Unsubstantiated claims of voter fraud met with quick reproach Tuesday at a much-anticipated meeting of an advisory committee convened by the White House.

MANCHESTER, N.H. (CN) - Unsubstantiated claims of voter fraud met with quick reproach Tuesday at a much-anticipated meeting of an advisory committee convened by the White House.

“Making this equation that somehow people not updating their driver’s license is an indicator of voter fraud would be almost as absurd as saying that if you have cash in your wallet, that that’s proof that you robbed a bank," Maine Secretary of State Matt Dunlap said to applause.

Dunlap is one of five Democrats to sit on the 12-member Presidential Advisory Commission on Election Integrity launched this past May.

President Donald Trump convened the commission in connection to his long-standing claim that 3 million to 5 million people voted illegally in the election. Though he has not offered any evidence in support of such claims, it is the only explanation Trump has offered for losing the popular vote to Democrat Hillary Clinton while winning the electoral college.

New Hampshire, where Trump and Republican incumbent Sen. Kelly Ayotte lost by razor-thin margins last fall, have borne the brunt of these allegations.

In the days ahead of the commission’s meeting Tuesday at Saint Anselm College in Manchester, New Hampshire, Trump-appointed vice chair Kris Kobach repeated the president’s fraud claims in a column for Breitbart.

Kobach, who also serves as secretary of state in Kansas, has faced criticism for basing his article on anecdotal evidence and data showing that 6,540 people who registered to vote on Election Day used out-of-state driver’s licenses.

Indeed state law allows someone to be domiciled in New Hampshire for voting purposes while a resident of another state. Such voters commonly include college students and members of the military.  

Commissioner Dunlap slammed Kobach’s claims as “reckless” at Tuesday’s meeting.

Cheers erupted for New Hampshire Secretary of State William Gardner as well when the Democrat argued that the numbers alone "don't create proof."

A second step is needed before coming to any conclusion about fraud, Gardner added.

New Hampshire Public Radio reported in February that the majority of registrations with out-of-state driver’s licenses occurred in towns that are home to colleges and universities.

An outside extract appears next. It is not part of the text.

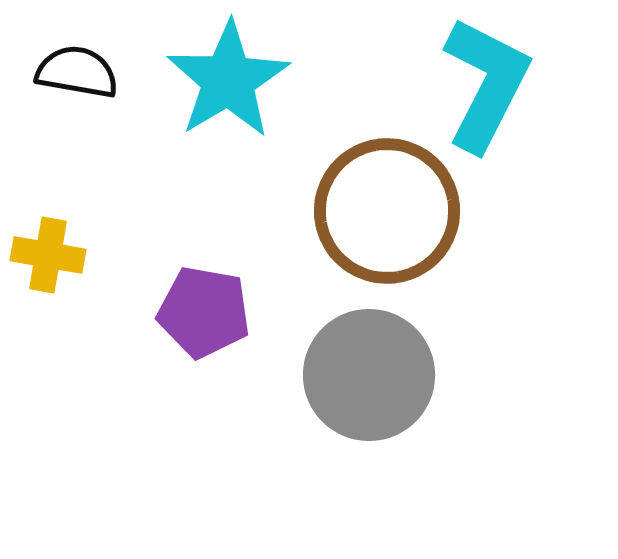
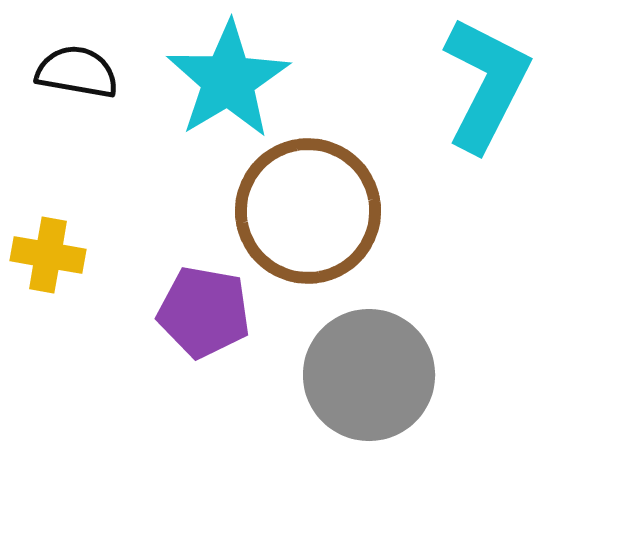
brown circle: moved 79 px left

They noted that the data also does not reveal which candidate or party those voters chose.

Kobach, who also faces sanctions in Kansas for misleading a court on voting-rights issues in his home state, admitted Tuesday that it might not be "possible to condense a complicated issue in an 800-word” article.

After saying that he "struggled with what verb to use," Kobach again laid out the theory that out-of-state residents took advantage of same-day registration to vote in the swing state.

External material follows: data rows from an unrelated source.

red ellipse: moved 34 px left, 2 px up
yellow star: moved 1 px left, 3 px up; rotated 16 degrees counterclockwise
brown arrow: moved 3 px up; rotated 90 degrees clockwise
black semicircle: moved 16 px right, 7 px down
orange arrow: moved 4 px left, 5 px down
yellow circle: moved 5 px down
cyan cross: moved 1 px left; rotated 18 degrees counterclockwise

"Until further research is done … we will never know the answer regarding the legitimacy of that particular election," Kobach said.

Lacking a single woman or person of color, the 12-member panel who presented at Tuesday’s day-long hearing did little to assuage criticism that the commission’s mission is little more than a smokescreen to incite voter-suppression laws.

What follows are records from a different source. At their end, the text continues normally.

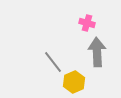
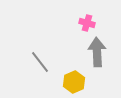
gray line: moved 13 px left
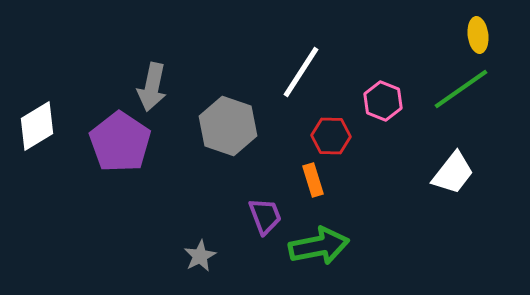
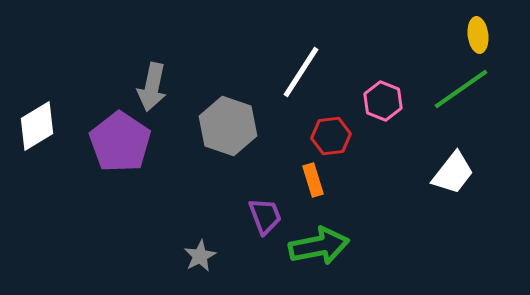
red hexagon: rotated 9 degrees counterclockwise
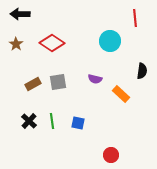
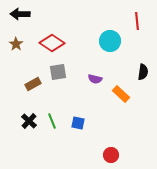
red line: moved 2 px right, 3 px down
black semicircle: moved 1 px right, 1 px down
gray square: moved 10 px up
green line: rotated 14 degrees counterclockwise
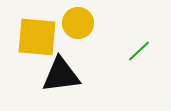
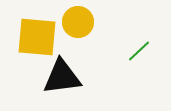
yellow circle: moved 1 px up
black triangle: moved 1 px right, 2 px down
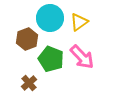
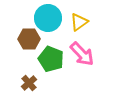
cyan circle: moved 2 px left
brown hexagon: moved 2 px right; rotated 20 degrees clockwise
pink arrow: moved 3 px up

Testimony ranged from studies of voter behavior to the vulnerability of the election infrastructure system.

Early during the hearing, panel members considered the proposal of Dr. John Lott of the Crime Prevention Research Center that all voters be forced to undergo the same federal background check as those seeking to buy guns. His presentation, which is available on the commission's website, argues that local government should foot the bill to run its voters through the federal background check system as a deterrent to voter fraud. He cites Mexico's success after passing strict voter requirements as an example.

Outside the hearing, nearly 150 protesters chanted "shame" and "let us vote" to arriving cars.

Just as the hearing got underway Tuesday morning, a judge with the Hillsborough County Superior Court South weighed in on another challenge to New Hampshire voting rights.

Judge Charles Temple ordered that New Hampshire Senate Bill 3, which tightens ID and paperwork requirements to register to vote, can go into effect. Temple did, however, block the severe financial and legal penalties of the bill, calling them “a very serious deterrent on the right to vote, and if there is indeed a ‘compelling’ need for them, the Court has yet to see it.”